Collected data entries
══════

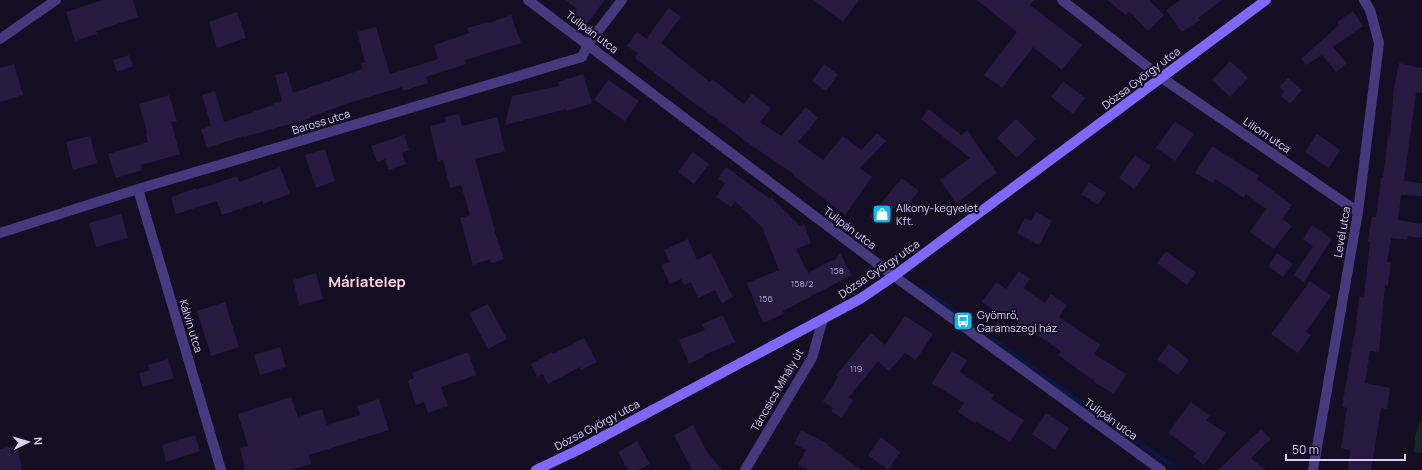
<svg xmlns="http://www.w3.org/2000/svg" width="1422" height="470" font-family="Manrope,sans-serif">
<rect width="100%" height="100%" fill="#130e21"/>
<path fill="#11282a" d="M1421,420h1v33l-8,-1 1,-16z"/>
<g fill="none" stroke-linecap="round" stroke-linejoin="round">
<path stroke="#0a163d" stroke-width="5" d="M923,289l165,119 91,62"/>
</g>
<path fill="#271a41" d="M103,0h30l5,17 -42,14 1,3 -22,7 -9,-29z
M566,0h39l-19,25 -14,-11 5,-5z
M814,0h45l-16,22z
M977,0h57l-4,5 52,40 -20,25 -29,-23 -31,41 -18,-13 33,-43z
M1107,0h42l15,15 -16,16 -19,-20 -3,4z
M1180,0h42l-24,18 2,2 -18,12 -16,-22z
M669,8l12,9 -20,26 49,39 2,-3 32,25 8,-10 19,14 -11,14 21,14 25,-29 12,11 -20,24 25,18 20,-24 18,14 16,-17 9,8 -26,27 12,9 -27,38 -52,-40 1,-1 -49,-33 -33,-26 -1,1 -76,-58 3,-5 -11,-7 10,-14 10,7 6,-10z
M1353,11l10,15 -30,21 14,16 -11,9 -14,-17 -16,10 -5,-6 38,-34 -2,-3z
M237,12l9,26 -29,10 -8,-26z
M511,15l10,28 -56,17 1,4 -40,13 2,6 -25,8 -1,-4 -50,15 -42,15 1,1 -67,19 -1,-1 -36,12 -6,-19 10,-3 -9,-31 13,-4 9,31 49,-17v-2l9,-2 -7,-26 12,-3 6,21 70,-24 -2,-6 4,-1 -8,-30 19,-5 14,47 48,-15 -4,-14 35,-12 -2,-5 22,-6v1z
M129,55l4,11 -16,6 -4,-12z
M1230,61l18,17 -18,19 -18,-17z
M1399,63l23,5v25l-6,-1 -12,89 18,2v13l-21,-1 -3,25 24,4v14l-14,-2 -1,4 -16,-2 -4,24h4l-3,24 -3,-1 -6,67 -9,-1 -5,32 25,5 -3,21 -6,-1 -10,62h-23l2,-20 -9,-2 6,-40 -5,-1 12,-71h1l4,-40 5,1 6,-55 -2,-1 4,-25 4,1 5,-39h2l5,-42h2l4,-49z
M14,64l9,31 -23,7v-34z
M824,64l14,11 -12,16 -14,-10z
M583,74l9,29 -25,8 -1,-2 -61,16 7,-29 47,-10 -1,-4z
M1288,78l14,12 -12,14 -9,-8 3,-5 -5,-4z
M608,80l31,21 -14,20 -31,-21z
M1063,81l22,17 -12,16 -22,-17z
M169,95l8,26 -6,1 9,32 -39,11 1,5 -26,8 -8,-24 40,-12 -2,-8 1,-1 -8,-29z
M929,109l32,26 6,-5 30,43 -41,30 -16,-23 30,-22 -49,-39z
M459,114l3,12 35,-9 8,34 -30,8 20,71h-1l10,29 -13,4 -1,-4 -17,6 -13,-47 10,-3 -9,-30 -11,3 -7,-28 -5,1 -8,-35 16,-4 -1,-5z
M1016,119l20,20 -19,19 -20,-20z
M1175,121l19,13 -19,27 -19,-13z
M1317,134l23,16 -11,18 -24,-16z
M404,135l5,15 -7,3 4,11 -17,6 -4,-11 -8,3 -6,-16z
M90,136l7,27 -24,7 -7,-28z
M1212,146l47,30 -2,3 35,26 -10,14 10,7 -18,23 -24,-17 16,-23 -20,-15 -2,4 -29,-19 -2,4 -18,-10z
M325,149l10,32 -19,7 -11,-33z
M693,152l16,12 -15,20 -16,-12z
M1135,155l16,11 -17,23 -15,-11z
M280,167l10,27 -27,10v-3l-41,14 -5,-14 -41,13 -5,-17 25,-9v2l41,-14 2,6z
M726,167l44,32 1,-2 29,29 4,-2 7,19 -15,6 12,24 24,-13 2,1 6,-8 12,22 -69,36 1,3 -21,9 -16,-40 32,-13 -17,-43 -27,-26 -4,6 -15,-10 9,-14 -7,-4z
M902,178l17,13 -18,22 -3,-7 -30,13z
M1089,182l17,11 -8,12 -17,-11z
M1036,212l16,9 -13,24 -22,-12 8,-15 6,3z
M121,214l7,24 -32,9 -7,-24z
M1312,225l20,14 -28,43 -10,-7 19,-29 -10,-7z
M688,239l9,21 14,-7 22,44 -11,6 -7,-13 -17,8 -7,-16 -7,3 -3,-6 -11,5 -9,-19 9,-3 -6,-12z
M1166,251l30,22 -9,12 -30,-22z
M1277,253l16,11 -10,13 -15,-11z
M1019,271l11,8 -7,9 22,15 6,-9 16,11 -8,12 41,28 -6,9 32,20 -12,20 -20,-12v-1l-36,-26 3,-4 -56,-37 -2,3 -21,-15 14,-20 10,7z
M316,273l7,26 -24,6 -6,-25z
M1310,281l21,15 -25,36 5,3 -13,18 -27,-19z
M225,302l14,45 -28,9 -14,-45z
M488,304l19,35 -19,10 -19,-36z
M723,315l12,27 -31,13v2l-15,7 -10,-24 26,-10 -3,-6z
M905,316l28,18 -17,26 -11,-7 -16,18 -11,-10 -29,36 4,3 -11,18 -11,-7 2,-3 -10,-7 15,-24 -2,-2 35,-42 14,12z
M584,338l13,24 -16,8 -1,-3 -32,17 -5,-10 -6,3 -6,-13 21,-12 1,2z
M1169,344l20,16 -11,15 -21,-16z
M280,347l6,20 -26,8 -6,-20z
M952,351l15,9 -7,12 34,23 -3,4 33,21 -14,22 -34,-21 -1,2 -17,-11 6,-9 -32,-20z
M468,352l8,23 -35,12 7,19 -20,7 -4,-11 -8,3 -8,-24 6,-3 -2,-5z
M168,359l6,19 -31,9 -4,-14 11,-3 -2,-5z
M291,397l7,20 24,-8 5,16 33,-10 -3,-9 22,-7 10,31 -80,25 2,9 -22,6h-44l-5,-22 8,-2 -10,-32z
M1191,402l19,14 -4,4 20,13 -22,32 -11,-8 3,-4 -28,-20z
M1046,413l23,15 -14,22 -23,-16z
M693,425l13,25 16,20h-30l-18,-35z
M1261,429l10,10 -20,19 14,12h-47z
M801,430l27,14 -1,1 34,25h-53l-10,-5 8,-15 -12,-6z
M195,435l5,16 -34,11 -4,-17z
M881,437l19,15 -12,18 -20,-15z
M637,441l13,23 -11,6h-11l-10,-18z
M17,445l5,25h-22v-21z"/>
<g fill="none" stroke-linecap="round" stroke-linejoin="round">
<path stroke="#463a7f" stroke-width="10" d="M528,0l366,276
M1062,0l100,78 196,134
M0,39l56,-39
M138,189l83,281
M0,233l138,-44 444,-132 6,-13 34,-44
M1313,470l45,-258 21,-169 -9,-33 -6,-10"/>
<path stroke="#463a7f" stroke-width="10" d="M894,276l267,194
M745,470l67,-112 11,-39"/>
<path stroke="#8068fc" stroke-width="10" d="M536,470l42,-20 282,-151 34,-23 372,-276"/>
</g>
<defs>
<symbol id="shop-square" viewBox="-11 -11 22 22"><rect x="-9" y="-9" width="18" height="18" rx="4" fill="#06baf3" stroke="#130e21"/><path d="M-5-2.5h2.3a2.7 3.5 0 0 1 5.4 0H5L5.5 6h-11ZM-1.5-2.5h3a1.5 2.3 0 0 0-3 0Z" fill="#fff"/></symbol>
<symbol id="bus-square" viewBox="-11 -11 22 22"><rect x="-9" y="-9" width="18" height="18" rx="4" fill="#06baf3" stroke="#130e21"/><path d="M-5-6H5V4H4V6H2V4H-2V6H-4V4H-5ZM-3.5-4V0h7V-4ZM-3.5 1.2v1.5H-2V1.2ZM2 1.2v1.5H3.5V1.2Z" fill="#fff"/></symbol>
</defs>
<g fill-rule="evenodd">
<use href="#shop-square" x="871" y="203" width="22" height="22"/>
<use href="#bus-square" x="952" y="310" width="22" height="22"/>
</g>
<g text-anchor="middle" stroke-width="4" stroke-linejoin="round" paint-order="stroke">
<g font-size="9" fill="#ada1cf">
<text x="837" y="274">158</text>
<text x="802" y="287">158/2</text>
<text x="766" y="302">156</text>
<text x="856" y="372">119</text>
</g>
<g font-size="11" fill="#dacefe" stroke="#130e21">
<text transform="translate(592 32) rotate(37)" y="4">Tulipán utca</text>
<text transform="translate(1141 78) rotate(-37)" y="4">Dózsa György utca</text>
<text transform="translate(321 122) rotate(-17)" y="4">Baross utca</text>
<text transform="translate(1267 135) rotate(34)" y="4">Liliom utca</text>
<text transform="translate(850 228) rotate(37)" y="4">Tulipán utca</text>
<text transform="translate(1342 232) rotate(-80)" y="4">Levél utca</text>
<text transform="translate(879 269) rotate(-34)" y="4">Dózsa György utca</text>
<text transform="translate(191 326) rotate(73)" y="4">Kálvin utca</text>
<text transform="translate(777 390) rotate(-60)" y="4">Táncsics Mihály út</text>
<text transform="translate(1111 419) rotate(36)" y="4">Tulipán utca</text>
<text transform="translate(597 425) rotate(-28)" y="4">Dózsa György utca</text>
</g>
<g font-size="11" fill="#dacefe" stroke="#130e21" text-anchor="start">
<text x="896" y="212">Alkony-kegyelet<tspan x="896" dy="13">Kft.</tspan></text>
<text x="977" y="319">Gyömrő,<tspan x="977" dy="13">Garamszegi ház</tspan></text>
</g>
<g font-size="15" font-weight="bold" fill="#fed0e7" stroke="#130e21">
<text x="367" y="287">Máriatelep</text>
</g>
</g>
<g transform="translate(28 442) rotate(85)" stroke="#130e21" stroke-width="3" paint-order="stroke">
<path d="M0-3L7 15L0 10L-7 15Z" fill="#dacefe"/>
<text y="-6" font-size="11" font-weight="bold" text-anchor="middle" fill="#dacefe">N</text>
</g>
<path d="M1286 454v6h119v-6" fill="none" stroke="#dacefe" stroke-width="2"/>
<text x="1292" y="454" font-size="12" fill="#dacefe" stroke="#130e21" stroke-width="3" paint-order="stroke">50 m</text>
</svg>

══════

**EXERCISE PROMPT**
Search the records for the string "middle" and report each line that has it.

**FINAL ANSWER**
<g text-anchor="middle" stroke-width="4" stroke-linejoin="round" paint-order="stroke">
<text y="-6" font-size="11" font-weight="bold" text-anchor="middle" fill="#dacefe">N</text>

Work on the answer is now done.